BEGIN EXTRACTED RECORDS

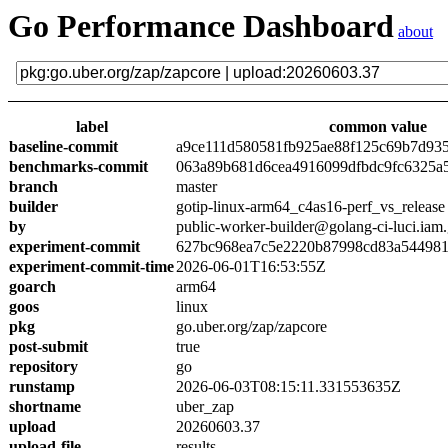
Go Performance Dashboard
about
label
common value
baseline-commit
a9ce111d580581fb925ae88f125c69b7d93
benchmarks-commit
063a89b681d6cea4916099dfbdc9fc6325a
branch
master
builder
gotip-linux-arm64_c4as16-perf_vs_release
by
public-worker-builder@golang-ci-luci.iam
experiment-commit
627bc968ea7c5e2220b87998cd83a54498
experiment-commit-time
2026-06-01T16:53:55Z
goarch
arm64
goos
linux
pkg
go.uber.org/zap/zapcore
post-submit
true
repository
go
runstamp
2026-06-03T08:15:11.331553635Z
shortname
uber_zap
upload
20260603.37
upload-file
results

END EXTRACTED RECORDS
BEGIN EXTRACTED RECORDS

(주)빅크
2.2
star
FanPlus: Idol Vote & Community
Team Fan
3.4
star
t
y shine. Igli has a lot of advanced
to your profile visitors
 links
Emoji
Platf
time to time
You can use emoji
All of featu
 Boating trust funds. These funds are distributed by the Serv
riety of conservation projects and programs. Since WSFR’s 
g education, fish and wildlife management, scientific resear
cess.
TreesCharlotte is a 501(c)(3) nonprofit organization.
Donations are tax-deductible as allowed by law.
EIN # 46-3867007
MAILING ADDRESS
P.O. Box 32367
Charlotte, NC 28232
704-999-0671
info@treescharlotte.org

END EXTRACTED RECORDS

### [EXERCISE DIRECTIONS]
Transcribe the lines above between the line holding "Go Performance Dashboard" and the line holding "experiment-commit-time", inclusive, exactly as they stand and with nothing added.

### [SOLUTION FOR THIS TASK]
Go Performance Dashboard
about
label
common value
baseline-commit
a9ce111d580581fb925ae88f125c69b7d93
benchmarks-commit
063a89b681d6cea4916099dfbdc9fc6325a
branch
master
builder
gotip-linux-arm64_c4as16-perf_vs_release
by
public-worker-builder@golang-ci-luci.iam
experiment-commit
627bc968ea7c5e2220b87998cd83a54498
experiment-commit-time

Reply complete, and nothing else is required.